WORK INSTRUCTION: Scan the entries below for the word "органов" and copy every line in which it occurs.

___ DATA RECORDS ___

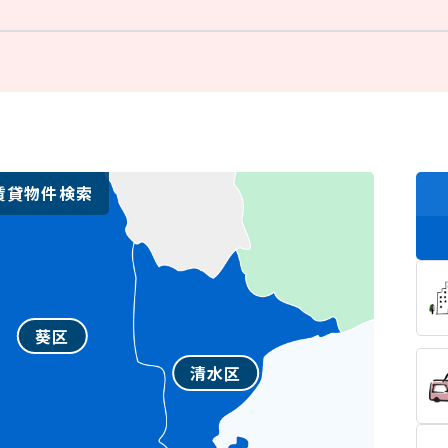
賃貸物件検索
葵区
清水区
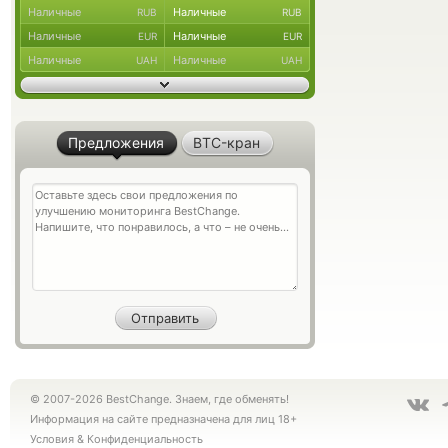
Наличные
Наличные
RUB
RUB
Наличные
Наличные
EUR
EUR
Наличные
Наличные
UAH
UAH
Предложения
BTC-кран
© 2007-2026 BestChange. Знаем, где обменять!
Информация на сайте предназначена для лиц 18+
Условия
&
Конфиденциальность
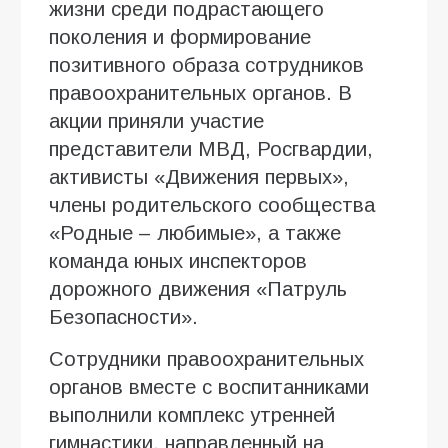
жизни среди подрастающего
поколения и формирование
позитивного образа сотрудников
правоохранительных органов. В
акции приняли участие
представители МВД, Росгвардии,
активисты «Движения первых»,
члены родительского сообщества
«Родные – любимые», а также
команда юных инспекторов
дорожного движения «Патруль
Безопасности».
Сотрудники правоохранительных
органов вместе с воспитанниками
выполнили комплекс утренней
гимнастики, направленный на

___

FINAL ANSWER:
правоохранительных органов. В
органов вместе с воспитанниками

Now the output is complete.